Víctor Manuel Valle Monterrosa
El 7 de marzo de 1980 fueron encontrados en San Salvador, con señales de tortura, los cadáveres de Roberto Castellanos Braña, salvadoreño de 29 años, y su esposa Anette Mathiessen, de 22 años, de nacionalidad danesa. El mismo día se encontraron, por lo menos, otros 17 cadáveres en las mismas circunstancias. Los llamados “Escuadrones de la Muerte”, gerenciados por Roberto d´Aubuisson, andaban desatados sembrando dolor y regando con sangre la patria salvadoreña. Ese mismo mes, el 24 de marzo, asesinaron a Monseñor Romero.
El año 1980 hubo, desde el comienzo, mucha crueldad estatal. La histórica concentración popular del 22 de enero y el entierro de Monseñor Romero el 30 de marzo fueron duramente reprimidos y se causaron numerosas muertes. En febrero se informó de, al menos, 3 matanzas en Aguilares/Suchitoto, Chalatenango y Morazán en los que se totalizaron más de 160 campesinos asesinados. Ese mismo año, el 28 de octubre, fue asesinado el Rector de la Universidad ingeniero Félix Ulloa; el 11 noviembre, fue secuestrado y desparecido para siempre el arquitecto Antonio Handal, y el 27 del mismo mes el presidente del Frente Democrático Revolucionario Enrique Álvarez Córdova y otros dirigentes, Enrique Escobar Barrera, Juan Chacón, Manuel Franco, Humberto Mendoza y Doroteo Hernández, fueron capturados en el Externado San José y por la noche aparecieron muertos y en sus cuerpos había señales de torturas.
Antes de concluir ese desgraciado 1980, para coronar la barbarie, el 2 de diciembre, efectivos militares violaron y asesinaron a las religiosas estadounidenses Ita Ford, Maura Clarke, Dorothy Kazel y Jean Donovan que cumplían labores humanitarias en Centroamérica y por la tanto caían bajo sospecha de subversivas por las élites gobernantes.

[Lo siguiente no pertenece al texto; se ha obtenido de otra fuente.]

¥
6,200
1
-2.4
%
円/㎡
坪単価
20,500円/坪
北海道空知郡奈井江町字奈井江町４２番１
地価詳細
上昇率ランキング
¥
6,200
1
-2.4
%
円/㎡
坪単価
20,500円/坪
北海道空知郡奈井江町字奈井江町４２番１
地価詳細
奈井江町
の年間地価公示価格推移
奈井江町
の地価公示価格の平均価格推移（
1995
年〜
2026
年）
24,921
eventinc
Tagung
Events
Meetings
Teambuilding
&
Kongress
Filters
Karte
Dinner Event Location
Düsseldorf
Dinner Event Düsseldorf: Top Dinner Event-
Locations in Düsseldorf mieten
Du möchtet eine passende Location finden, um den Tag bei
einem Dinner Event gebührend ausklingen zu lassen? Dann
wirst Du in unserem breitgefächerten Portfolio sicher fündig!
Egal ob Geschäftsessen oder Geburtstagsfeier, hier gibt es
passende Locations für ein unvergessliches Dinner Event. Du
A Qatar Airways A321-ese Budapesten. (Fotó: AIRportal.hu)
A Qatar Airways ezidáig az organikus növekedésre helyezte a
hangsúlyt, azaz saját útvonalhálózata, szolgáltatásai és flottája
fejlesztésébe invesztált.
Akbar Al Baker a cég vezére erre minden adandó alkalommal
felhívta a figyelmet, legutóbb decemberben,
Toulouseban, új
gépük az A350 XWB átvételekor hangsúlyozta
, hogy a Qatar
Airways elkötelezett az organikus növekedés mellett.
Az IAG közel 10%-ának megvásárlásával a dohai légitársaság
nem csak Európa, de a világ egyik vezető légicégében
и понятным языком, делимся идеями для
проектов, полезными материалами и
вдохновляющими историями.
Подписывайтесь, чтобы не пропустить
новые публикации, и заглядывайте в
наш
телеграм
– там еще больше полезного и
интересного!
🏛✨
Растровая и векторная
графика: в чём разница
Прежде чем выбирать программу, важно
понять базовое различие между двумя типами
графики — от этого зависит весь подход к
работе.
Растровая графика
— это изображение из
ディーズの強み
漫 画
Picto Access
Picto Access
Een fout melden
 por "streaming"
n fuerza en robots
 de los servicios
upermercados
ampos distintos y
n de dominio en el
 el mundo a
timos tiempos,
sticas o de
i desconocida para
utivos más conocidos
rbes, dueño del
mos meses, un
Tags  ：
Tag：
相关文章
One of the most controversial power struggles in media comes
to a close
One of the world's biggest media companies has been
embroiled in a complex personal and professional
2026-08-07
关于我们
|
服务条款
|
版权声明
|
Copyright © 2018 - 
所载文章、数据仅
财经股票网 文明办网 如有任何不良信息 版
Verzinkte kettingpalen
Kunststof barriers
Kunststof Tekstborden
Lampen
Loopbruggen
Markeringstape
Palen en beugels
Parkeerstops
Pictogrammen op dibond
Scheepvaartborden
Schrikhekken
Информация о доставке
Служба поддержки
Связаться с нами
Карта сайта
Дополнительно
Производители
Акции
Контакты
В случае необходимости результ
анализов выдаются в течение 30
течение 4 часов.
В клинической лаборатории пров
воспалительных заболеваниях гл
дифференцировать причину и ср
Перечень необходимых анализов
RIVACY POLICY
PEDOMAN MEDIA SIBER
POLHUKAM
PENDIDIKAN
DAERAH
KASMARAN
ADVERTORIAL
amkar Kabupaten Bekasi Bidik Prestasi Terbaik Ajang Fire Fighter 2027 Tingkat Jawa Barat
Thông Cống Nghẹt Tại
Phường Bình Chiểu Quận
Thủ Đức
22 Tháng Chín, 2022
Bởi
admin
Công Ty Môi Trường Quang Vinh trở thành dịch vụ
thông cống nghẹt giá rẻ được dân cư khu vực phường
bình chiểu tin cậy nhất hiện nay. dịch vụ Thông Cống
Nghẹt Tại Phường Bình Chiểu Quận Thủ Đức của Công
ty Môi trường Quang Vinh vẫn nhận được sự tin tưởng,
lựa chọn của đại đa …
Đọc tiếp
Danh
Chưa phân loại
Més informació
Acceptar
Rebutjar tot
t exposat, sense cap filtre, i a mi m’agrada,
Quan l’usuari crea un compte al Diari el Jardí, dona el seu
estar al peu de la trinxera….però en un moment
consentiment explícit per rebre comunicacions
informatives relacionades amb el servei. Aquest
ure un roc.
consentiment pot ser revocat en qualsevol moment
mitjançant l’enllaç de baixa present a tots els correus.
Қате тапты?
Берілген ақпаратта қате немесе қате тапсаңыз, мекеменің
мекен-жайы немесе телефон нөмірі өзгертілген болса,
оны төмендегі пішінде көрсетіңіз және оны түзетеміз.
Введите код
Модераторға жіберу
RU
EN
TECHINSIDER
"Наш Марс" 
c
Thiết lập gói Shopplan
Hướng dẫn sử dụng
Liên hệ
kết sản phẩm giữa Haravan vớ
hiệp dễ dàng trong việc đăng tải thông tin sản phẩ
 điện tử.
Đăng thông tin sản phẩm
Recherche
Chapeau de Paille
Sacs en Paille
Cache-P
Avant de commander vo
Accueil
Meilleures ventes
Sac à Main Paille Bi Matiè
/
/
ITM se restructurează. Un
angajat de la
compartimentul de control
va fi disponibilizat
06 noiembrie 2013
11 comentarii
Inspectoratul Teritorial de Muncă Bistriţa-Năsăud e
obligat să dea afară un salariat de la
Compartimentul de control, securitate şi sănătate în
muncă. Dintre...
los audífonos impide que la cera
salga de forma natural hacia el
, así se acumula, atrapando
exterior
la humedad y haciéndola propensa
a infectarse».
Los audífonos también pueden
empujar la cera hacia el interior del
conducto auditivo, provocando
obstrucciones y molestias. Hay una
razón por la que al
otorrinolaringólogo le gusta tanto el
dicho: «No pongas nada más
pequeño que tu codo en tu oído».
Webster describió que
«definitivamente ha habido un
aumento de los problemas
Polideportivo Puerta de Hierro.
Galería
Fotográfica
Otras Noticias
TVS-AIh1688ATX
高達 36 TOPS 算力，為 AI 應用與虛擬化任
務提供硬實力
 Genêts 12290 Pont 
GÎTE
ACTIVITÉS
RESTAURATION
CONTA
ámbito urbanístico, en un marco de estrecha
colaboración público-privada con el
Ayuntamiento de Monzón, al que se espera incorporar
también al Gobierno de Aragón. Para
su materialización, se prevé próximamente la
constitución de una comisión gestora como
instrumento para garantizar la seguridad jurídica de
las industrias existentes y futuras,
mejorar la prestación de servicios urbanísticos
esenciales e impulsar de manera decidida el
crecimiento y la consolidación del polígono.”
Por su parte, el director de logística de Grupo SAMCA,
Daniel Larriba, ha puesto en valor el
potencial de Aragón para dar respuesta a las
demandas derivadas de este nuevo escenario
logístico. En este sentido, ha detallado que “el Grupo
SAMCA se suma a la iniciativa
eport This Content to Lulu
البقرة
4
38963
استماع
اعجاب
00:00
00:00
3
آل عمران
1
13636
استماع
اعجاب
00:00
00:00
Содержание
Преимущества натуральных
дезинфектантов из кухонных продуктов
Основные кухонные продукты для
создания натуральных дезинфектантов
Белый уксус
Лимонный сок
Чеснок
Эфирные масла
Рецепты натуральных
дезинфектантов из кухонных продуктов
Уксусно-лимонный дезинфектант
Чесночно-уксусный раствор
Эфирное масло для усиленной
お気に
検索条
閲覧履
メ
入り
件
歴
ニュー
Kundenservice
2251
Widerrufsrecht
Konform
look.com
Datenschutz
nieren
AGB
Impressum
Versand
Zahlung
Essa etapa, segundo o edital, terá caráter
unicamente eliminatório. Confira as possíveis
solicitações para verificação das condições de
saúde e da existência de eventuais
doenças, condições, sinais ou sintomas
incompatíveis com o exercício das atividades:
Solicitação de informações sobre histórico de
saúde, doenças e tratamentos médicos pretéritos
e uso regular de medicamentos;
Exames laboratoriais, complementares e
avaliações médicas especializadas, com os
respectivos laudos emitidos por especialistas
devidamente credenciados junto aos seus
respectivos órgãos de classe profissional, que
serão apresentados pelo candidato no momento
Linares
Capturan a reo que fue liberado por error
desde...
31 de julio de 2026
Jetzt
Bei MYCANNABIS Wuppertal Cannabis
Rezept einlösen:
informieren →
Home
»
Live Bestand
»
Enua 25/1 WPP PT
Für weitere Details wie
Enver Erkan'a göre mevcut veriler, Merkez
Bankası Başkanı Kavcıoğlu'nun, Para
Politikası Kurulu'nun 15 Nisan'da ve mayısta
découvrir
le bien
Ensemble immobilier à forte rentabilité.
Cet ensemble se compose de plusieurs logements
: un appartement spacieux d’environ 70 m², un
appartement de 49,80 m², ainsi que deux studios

Durante ese cruel 1980 dirigía el país una élite político militar con figuras prominentes en lo político como Napoleón Duarte a la cabeza y los jefes militares Guillermo García, Eugenio Vides Casanova, Nicolás Carranza, Rafael Flores Lima y otros de igual plumaje y a dicha élite le era funcional la figura de “los escuadrones de la muerte” que obviamente no podían funcionar, sino fuera con la anuencia tácita o al menos soslayo del alto mando miltar.
Fue en esa orgía de crueldad y barbarie que asesinaron a Castellanos Braña y su esposa Anette Matheissen. Estas líneas de remembranzas tienen la intención de recordar estos hechos dolorosos que siguen impunes, cuyas víctimas cayeron en el marco de una vida de luchas y esperanzas por un mejor El Salvador, más justo y desarrollado; pero que muchos de ellos han caído en el olvido y quizá, por eso, como símbolo para combatir el olvido, hablo de Roberto Castellanos Braña a quien conocí cuando él era niño, como conocí a sus padres y abuelos por ambos padres.
Roberto Castellanos Braña era hijo de Raúl Castellanos Figueroa, prominente intelectual y político, periodista y dirigente del Partido Comunista Salvadoreño, que nació en El Salvador en 1926 y murió en Moscú en 1970. La madre de Roberto era Rosa Braña, costarricense, que fue dirigente de Fraternidad de Mujeres Salvadoreñas en los años 1950 y 1960. Era hija de Adolfo Braña, legendario dirigente político y sindicalista español, sobreviviente de la guerra civil de España, nacido en 1891 y fallecido en Costa Rica en 1980 como veterano militante de izquierda revolucionaria. Robertico, como se le decía, venía de una línea familiar de luchadores sociales y por eso, como intelectual joven, junto a su esposa, también intelectual y joven, decidieron venir a El Salvador en 1979 desde la tranquila Costa Rica, donde residían, a hacer aportes a la lucha popular que ya se perfilaba en Salvador y que después fue una guerra civil desgarradora que terminó sentando las bases para alimentar esperanzas que, al final, no se concretaron y se descarrilaron
Roberto y Annette fueron sacrificados por el monstruo asesino de la represión estatal organizada y defensora de los grandes intereses económicos del país y patrocinadores del exterior, que sembró dolor y miserias en El Salvador en los años 1980.Ambos no habían cumplido los 30 años y aún acariciaban utopías; pero lo más importante es que eran idealistas o utopistas “…de los que arriesgan el pellejo para probar sus verdades,” como proclamaba el Che Guevara y por eso, por su coherencia y valentía, merecen ser recordados con respeto y admiración por sus coetáneos y, además, como ejemplos de vida por las nuevas generaciones.